Friday, September 19, 2008

Obama, The Candidate Of No Change

Somehow I don’t think that Wall Street would have showered Barack He-Who-Must-Not-Be-Middle-Named Obama with millions of dollars if they considered him the candidate of change. As of July 31 of this year, Wall Street barons had poured nearly $10 million into Obama’s campaign. Specifically, employees of Lehman Brothers, the securities firm that declared bankruptcy Monday, had given Obama $370,524. And in the last ten years, only Christopher Dodd (D-Connecticut) raked in more money from Fannie Mae than Obama, and Obama has only been in the Senate four years. His annual take was actually twice Dodd’s. Does this foretell change you believe in?

Before he was forced out under an ethical cloud, Obama economic advisor and former Fanny Mae CEO Franklin Raines soaked Fannie Mae for $100 million in just six years. He was accused of instituting accounting gimmicks that exaggerated Fannie Mae’s earnings. Can anyone say “Enron?” Former Clinton Administration Attorney General Janet Reno and her Justice Department lieutenant, Jamie Gorelick, squeezed $75 million out of Fannie Mae’s rotting carcass for their own bank accounts.

House Speaker Nancy Pelosi (D-Mars) blamed the Bush Administration and proclaimed the Democrats faultless. But, in 1999 the seeds of today’s disaster were sowed when two major changes were made to the banking laws and regulations. That year, Bill Clinton signed a law that dramatically deregulated banks. That law passed the House by a 362-57 margin and by 90-8 in the Senate. At the time, the all-knowing news media declared it a long overdue modernization. But, in addition, Clinton imposed new regulations intended to facilitate home ownership by minorities. His new rules forced lenders to write loans for people whose credit ratings would have prevented them from getting loans in the first place. One of the methods lenders employed to satisfy Clinton’s goal was the subprime mortgage – a practice now condemned as predatory by the same people who forced it upon lenders in the first place. More than half of all mortgages held by African Americans are sub-prime and about 40% of Hispanic mortgages are sub-prime.

I spent about 30 minutes searching the New York Times for news stories regarding the regulation of the financial markets, and I came across this gem from the September 11, 2003 edition. The Bush Administration saw peril in Freddie Mac and Fannie Mae management and proposed a new and stronger oversight agency to oversee the mortgage giants. From that article: “The plan is an acknowledgment by the administration that oversight of Fannie Mae and Freddie Mac -- which together have issued more than $1.5 trillion in outstanding debt -- is broken. A report by outside investigators in July concluded that Freddie Mac manipulated its accounting to mislead investors, and critics have said Fannie Mae does not adequately hedge against rising interest rates,” the Times wrote.

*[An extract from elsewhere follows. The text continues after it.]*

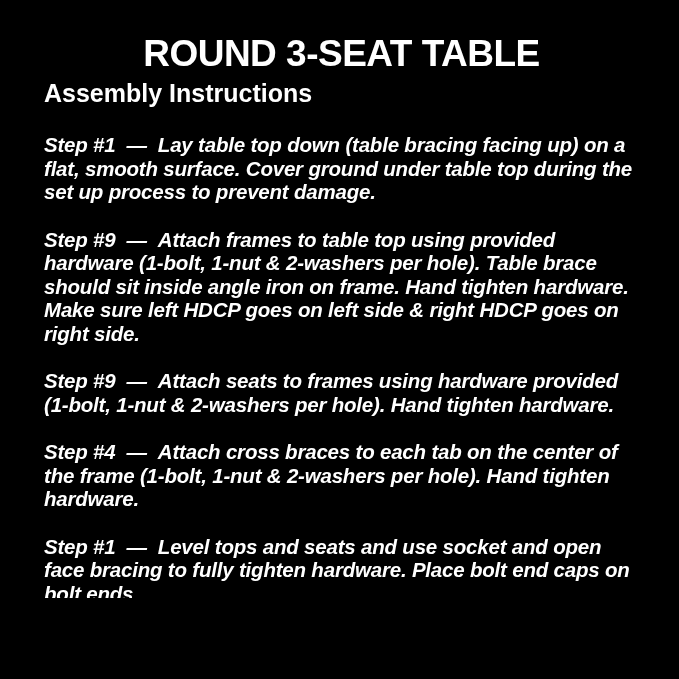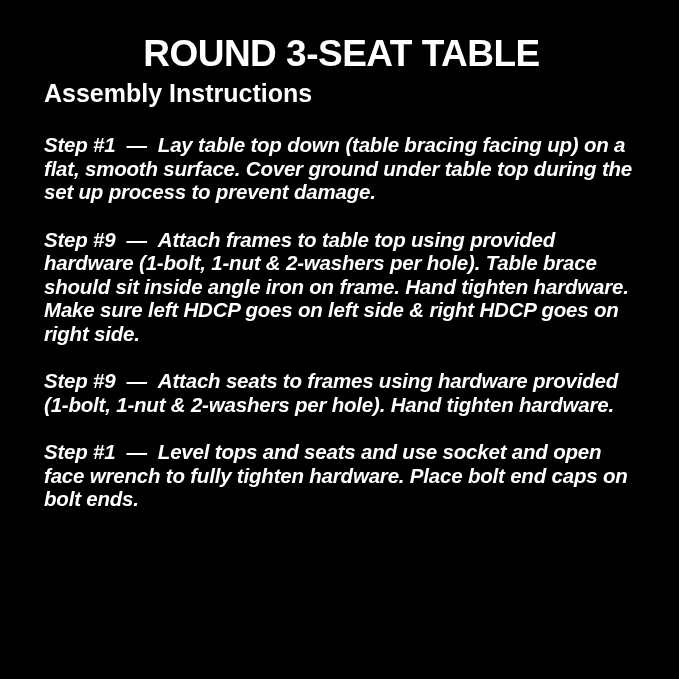"Step #4 — Attach cross" p.step { html: none -> <p><span>Step #4</span><span>—</span><span>Attach cross braces to each tab on the center of the frame (1-bolt, 1-nut &amp; 2-washers per hole). Hand tighten hardware.</span></p> }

But the reforms were thwarted by, “Congressional Democrats who fear that tighter regulation of the companies could sharply reduce their commitment to financing low-income and affordable housing,” wrote the Times.

“These two entities — Fannie Mae and Freddie Mac — are not facing any kind of financial crisis,’ said Representative Barney Frank of Massachusetts, the ranking Democrat on the Financial Services Committee. ‘The more people exaggerate these problems, the more pressure there is on these companies, the less we will see in terms of affordable housing.”

And so, to preserve the regulations that forced lenders to write doomed loans, Congressional Democrats killed stricter oversight that may very well have prevented the crisis we have today.

A further search found numerous efforts by the Bush Administration to reign in fiscal mismanagement at Fannie Mae and Freddie Mac. In December of 2003 the Times reports that “Freddie Mac Gets Penalty And Rebuke Over Scandal,” for improper accounting that overstated earnings. In the spring of 2004 a headline read: “Fannie Mae Says Its Equity Fell By $1.6 Billion In First Quarter.” Also in 2004, the Bush Administration proposed stricter regulation of Fannie Mae to, “'reduce the potential for future corporate misconduct.”

In 2005, the year Franklin Raines was forced out, John McCain proposed stricter controls that were not enacted.

The crooks responsible for this crisis are now Obama advisors. For example Obama chose Jim Johnson, another scandal-plagued former Fannie Mae CEO, to help him pick his vice presidential candidate. There is plenty of blame to go around. But considering his associations and the fact that Obama can’t even bring himself to criticize corrupt Chicago politics, there is no reason to believe that he’s The One to clean things up.